Returning to His hometown of Nazareth, Jesus marveled at their unbelief (see Mark 6:6). Among His fellow Jews, Jesus was amazed that—despite the testimony of John the Baptist, His miracles, and the Scriptures—they still refused to believe in Him (see John 5:30-47).
The quantity of faith isn’t what concerned Jesus. Even a “mustard seed” of faith was sufficient (Matthew 17:20). It was the quality of faith that sees Jesus (and God the Father) as the appropriate object of that trust. Jesus even honored the desperate, honest plea of a father for his son: “I do believe! Help my unbelief” (see Mark 9:17-29).
In this passage from Matthew (and parallel story in Luke), however, we see an unlikely candidate who becomes the cause of Jesus’ surprise and object of his praise: a Roman Centurion. Why was this man an unlikely candidate and what about his faith caused Jesus to marvel?
Let’s consider three factors.
The Centurion’s Background
A centurion was a career military officer in the Roman army who was in charge of about 100 men. The Jewish people generally hated the Roman military for their occupying presence in their land and considered them unclean Gentiles. Similarly, the Romans often looked down on and despised those under their authority.
Why did this outsider come to Jesus? You’d think it more likely that a fellow Jew who believed in Jesus as the promised Messiah would demonstrate the kind of faith we see here. Yet, this Roman centurion didn’t allow any of these factors from his background to keep him from seeking out Jesus.

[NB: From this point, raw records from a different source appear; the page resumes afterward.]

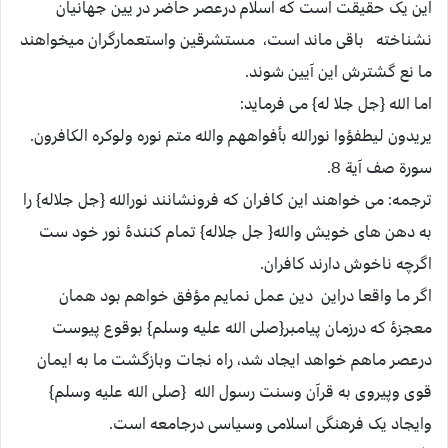
این یک حقیقت است که اسلام درعصر حاضر در یین جهانیان
نشناخته باقی ماند است، مستشرقین واستعمارگران میخواهند
ما نع گشترش این آیین شوند.
اما الله {جل جلا له} می فرماید:
يريدون ليطفؤوا نورالله بأفواههم والله متم نوره ولوکره الکافرون.
سورة صف آیة 8.
ترجمه: می خواهند این کافران که فرونشانند نورالله {جل جلاله} را
به دهن های خویش والله{ جل جلاله} تمام کنندۀ نور خود ست
اگرچه ناخوش دارند کافران.
اگر ما واقعا دراین دین عمل نمایم مؤفق خواهم بود همان
معجزۀ که درزمان پیامبر{صلی الله علیه وسلم} بوقوع پیوست
درعصر ماهم خواهد ایجاد شد، راه نجات وبازگشت ما به ایمان
قوی وپیروی به قرآن وسنت رسول الله {صلی الله علیه وسلم}
وایجاد یک فرهنگی اسلامی وسیاسی درجامعه است.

The Centurion’s Posture and Attitude
This very powerful man, representing the greatest empire of the world, came to Jesus and addressed Him as “Lord,” a respectful title (not a profession of divinity here, but a title of respect).
The humility of this man is seen in his declaration of unworthiness to have Jesus come into his house. Perhaps he was being sensitive to Jewish traditions of not entering a Gentile home, but he postured himself as undeserving. Once again, we see the Lord is near the humble and contrite in heart.
The Centurion’s Belief in Jesus’ Power and Authority
Perhaps here, we find the most astounding characteristic of all. Though this man was probably not steeped in the Scripture and teachings of the Jews, his confident assertion demonstrated a faith purer, simpler, and more Christ-honoring than theirs.
It was unnecessary for Jesus to go to his house and heal his servant. The centurion said, “I too am a man under authority, having soldiers under my command. I say to this one, ‘Go!’ and he goes; and to another, ‘Come!’ and he comes; and to my slave, ‘Do this!’ and he does it” (Matthew 8:9).
Do you see the analogy he drew? He was a man under authority, so that when he commanded those in his charge, he spoke with an authority that was ultimately vested in him by Caesar and the Roman Empire.
Similarly, when Jesus speaks and acts, He does so as One vested with the authority and power of God.
The centurion, of course, wasn’t speaking from the perspective of a mature Christology, but he was saying that Jesus’ relationship with God is such that when Jesus speaks, God speaks. Jesus has authority and power derived from God.
Given the centurion’s background and understanding, we too should marvel at this simple, penetrating faith. How can this man be an example to us? Reflect on the questions below to see how his amazing faith may apply to us today.
- Is there anything from your history or background preventing you from whole-heartedly pursuing Jesus? Past failures, lack of credentials, anything that makes you feel like an “outsider”? None of these should keep you from trusting Jesus in every area of life.
- Regardless of how powerful or successful you are (or aren’t), do you have a posture of submission in relation to Jesus? What do others observe in you—a spirit of pride or humility? Do you need Jesus desperately or are you confident in your own resources? “The sacrifice pleasing to God is a broken spirit. God, You will not despise a broken and humbled heart” (Psalm 51:17).
- Regardless of what you profess to believe, do you live as if Jesus has authority over all things and can be trusted? What would you worry about less if you really believed this? What do you need to surrender to Him today to demonstrate your faith in His authority and power?